I am more than two seasons behind in Walking Dead...lol I don't think I'm going to catch up.
I really hope, for your sake, that all the kids won't be puking up. That's happened to me before, when all 5 had some virus, and it was hell on earth. Baths constantly running, laundry going non-stop, running from room to room. Only once. Never again. Oh! And H was out of town that memorable night. From then on, they never were all sick the same night - they considerately stretched it out...LOL
We cancelled the emergency hearing. H has finally gotten it through his thick head he can't treat me any which way he chooses. He understands there are consequences for his actions. He's also beginning to understand I don't care in the same way I used to.
I've decided any man who can justify doing what he's doing to his family for the sake of his "happiness" is below my personal standards. I was willing to do whatever it took to keep my kids from having to go through this pain. He just "didn't want to". For that, I lost all respect. He's not the father I thought he was. It's making it so much easier to move on.

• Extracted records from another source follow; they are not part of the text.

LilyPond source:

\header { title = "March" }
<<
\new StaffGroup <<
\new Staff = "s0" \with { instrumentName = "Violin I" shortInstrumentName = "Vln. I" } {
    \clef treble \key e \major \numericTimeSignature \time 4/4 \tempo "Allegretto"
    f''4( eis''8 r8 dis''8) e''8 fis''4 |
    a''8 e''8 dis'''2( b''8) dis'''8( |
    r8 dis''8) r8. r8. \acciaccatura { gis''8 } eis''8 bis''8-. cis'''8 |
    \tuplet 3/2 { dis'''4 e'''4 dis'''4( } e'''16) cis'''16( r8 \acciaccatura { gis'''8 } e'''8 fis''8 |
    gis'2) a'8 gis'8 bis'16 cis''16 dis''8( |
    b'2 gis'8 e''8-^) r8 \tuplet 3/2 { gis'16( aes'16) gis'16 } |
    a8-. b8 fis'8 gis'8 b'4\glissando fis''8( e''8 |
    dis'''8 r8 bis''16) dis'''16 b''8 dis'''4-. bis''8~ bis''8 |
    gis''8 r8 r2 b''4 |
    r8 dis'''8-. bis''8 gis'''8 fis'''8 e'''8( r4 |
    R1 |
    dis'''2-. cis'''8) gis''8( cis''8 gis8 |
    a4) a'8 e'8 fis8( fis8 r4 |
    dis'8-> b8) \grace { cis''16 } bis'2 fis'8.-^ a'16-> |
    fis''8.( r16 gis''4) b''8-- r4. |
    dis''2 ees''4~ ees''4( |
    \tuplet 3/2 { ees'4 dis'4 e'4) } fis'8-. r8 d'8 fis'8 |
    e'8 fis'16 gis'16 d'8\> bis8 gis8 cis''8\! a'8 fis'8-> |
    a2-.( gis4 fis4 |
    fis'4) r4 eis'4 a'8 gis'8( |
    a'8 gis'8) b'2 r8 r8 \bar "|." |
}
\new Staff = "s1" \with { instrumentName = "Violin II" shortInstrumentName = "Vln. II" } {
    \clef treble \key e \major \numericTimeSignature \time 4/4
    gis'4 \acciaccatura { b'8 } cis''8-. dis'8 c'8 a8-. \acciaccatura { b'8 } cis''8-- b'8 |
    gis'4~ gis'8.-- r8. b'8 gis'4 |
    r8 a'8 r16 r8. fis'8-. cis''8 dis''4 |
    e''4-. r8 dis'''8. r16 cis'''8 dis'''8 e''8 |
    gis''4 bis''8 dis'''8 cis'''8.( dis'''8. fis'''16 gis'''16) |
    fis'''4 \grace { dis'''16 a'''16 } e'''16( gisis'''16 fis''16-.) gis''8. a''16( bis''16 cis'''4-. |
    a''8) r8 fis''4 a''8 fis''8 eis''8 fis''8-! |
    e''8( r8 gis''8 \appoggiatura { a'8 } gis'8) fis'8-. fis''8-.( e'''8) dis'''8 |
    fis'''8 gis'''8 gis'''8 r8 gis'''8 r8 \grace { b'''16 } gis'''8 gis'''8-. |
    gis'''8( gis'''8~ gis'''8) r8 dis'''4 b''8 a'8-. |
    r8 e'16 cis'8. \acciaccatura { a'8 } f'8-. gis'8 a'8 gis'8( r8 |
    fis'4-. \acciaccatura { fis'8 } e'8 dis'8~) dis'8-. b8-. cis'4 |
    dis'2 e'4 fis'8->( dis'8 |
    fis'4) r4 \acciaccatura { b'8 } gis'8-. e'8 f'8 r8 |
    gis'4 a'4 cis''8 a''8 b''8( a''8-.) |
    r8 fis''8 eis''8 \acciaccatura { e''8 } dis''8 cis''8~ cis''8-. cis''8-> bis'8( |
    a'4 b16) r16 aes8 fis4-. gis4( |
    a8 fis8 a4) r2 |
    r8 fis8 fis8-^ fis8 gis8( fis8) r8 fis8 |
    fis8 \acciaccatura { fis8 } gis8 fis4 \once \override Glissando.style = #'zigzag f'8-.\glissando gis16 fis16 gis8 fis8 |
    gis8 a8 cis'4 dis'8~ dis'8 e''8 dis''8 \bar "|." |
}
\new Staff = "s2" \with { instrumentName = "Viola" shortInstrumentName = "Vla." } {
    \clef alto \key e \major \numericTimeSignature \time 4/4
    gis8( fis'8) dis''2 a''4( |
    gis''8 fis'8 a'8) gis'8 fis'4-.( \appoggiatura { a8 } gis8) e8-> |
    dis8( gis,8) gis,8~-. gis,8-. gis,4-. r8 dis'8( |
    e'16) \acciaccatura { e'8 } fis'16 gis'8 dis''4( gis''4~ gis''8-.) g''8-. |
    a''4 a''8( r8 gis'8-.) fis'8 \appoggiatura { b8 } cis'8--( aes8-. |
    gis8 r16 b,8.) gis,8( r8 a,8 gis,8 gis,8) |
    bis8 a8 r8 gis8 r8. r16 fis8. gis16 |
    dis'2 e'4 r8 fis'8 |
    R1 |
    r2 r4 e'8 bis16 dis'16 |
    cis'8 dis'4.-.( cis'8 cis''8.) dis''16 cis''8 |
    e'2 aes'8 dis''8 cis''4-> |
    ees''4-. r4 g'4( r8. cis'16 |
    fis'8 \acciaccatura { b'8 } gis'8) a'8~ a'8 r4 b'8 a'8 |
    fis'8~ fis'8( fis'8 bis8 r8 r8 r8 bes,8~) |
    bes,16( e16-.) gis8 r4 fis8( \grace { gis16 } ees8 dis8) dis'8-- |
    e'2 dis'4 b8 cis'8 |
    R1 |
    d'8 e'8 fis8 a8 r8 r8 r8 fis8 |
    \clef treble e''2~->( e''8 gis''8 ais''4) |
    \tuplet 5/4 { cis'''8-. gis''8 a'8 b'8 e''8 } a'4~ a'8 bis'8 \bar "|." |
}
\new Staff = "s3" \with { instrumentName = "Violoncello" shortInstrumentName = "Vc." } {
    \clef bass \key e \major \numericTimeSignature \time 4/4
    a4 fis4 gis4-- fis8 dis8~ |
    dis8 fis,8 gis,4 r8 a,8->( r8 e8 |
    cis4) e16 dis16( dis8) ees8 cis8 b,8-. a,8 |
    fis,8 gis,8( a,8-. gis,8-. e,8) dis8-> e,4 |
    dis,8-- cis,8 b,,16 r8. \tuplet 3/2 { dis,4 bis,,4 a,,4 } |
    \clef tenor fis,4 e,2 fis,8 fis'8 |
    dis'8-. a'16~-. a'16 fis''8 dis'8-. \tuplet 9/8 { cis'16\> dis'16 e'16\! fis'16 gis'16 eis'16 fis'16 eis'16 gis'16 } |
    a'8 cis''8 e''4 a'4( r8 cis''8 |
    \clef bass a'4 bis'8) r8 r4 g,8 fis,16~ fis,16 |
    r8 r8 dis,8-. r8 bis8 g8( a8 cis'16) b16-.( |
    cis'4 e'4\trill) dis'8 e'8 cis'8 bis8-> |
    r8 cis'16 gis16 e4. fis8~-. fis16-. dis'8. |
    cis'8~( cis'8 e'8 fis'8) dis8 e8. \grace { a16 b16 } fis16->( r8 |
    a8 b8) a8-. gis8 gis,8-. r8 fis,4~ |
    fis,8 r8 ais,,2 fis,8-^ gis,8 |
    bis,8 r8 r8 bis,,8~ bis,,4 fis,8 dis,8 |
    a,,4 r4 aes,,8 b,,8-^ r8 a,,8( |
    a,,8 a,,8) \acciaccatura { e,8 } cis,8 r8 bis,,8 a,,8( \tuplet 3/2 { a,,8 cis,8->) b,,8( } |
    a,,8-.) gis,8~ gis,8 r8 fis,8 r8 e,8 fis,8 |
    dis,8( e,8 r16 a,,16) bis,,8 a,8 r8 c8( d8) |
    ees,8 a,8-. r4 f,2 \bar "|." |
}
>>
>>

We go to mediation sometime this month to work out the details. The sooner, the better, for me. I'm ready to move on. I'm still focusing on myself - growing and learning. My goal is to become 100% comfortable in my own skin. I lost who I was while I was married to Mr. Controlling. I'm about 50% of the way there, and I don't plan to stop until I'm fine either by myself or in a room full of people.
I'm remembering things I like. I'm developing my own opinion about things. I'm looking forward to getting some kind of job. I really am looking forward...
Some part of me is going to miss H - but the old H, not this one. I will always love and respect the old H. I'll hang on to those memories, happily. I'm at peace with where I'm at.
With that said, I expect New Year's Eve to be a solitary, lonely affair. I will more than likely sleep through the whole thing, or spend all night here, posting!